■ **What the exercise asks**
Return each line from the entries below that contains the string "在浏览器里". Case counts.

■ **Information provided**
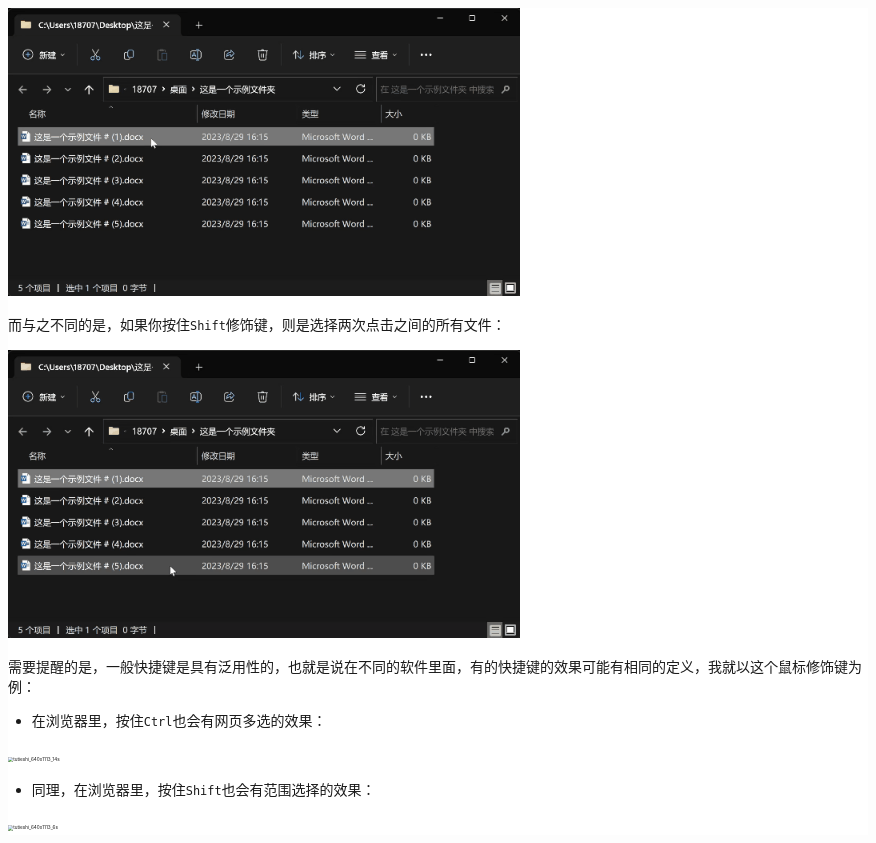 <img src="./README.assets/tutieshi_640x360_7s.gif" alt="tutieshi_640x360_7s" style="zoom:80%;" />

而与之不同的是，如果你按住`Shift`修饰键，则是选择两次点击之间的所有文件：

<img src="./README.assets/tutieshi_640x360_7s%20(1).gif" alt="tutieshi_640x360_7s (1)" style="zoom:80%;" />

需要提醒的是，一般快捷键是具有泛用性的，也就是说在不同的软件里面，有的快捷键的效果可能有相同的定义，我就以这个鼠标修饰键为例：

- 在浏览器里，按住`Ctrl`也会有网页多选的效果：

<img src="./README.assets/tutieshi_640x1113_14s.gif" alt="tutieshi_640x1113_14s" style="zoom: 33%;" />

- 同理，在浏览器里，按住`Shift`也会有范围选择的效果：

<img src="./README.assets/tutieshi_640x1113_6s.gif" alt="tutieshi_640x1113_6s" style="zoom:33%;" />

■ **Result for this task**
- 在浏览器里，按住`Ctrl`也会有网页多选的效果：
- 同理，在浏览器里，按住`Shift`也会有范围选择的效果：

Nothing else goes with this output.